== Material for this exercise ==
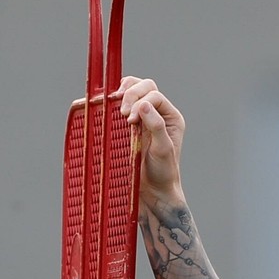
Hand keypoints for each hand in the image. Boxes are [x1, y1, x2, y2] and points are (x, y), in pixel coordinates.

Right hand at [116, 77, 185, 198]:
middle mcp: (158, 113)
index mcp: (170, 117)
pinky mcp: (127, 124)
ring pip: (132, 90)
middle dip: (130, 94)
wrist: (152, 191)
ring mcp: (142, 117)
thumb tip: (144, 104)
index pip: (155, 95)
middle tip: (123, 113)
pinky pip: (120, 104)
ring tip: (116, 107)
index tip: (130, 120)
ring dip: (122, 93)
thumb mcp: (163, 150)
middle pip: (144, 86)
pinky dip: (113, 102)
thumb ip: (156, 126)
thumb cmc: (162, 172)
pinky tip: (108, 108)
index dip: (140, 101)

== Problem to solve ==
In how many lines of the material does the word "index" occur? Reply with only that number.

== Response below ==
4